Colette Pichon Battle – Expanding Our Movements for Climate Justice

Bioneers | Published: April 10, 2024 Justice Video

One of the Southeast U.S.’ and Gulf South’s most renowned veterans of climate justice struggles as an activist, community organizer, coalition-builder, and award-winning litigating environmental and human rights attorney, Colette Pichon Battle, born and raised in Bayou Liberty, Louisiana, focuses on creating spaces for frontline communities to gather and advance climate strategies that help them steward their water, energy, and land responsibly. She draws from her decades of experience fighting for equitable climate resilience to unearth historic lessons and expose the root causes of the inequities and imbalances that characterize our relationships to the natural world and to each other. Colette argues that we must expand our understanding of what a genuine Climate Justice movement needs to encompass if we are to succeed in innovating a better future, and why such struggles as gender and migrant justice are inextricably connected to human rights for clean air, clean water, sovereign land, and community control of justly-sourced sustainable energy.

This talk was delivered at the 2024 Bioneers Conference.

Colette Pichon Battle, a generational native of Bayou Liberty, Louisiana, is an award-winning lawyer and prominent climate justice organizer.
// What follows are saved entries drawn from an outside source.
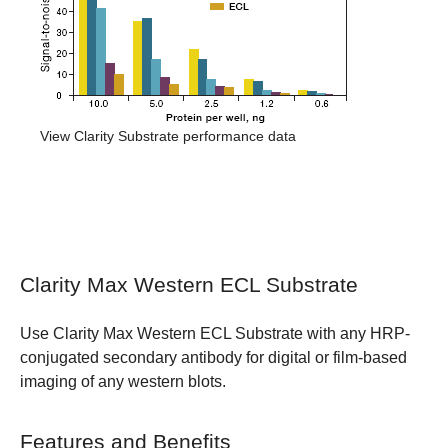
View Clarity Substrate performance data
Clarity Max Western ECL Substrate
Use Clarity Max Western ECL Substrate with any HRP-
conjugated secondary antibody for digital or film-based
imaging of any western blots.
Features and Benefits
In the aftermath of Hurricane Katrina, when Black and Indigenous communities were largely left out of federal recovery systems, Colette led the Gulf Coast Center for Law and Policy (GCCLP) to provide relief and legal assistance to Gulf South communities of color. After 17 years at GCCLP’s helm, as frontline communities from the Gulf South to the Global South face ever more devastating storms, droughts, wildfires, heat, and land loss, she co-founded Taproot Earth to create connections and power across issues, movements, and geographies.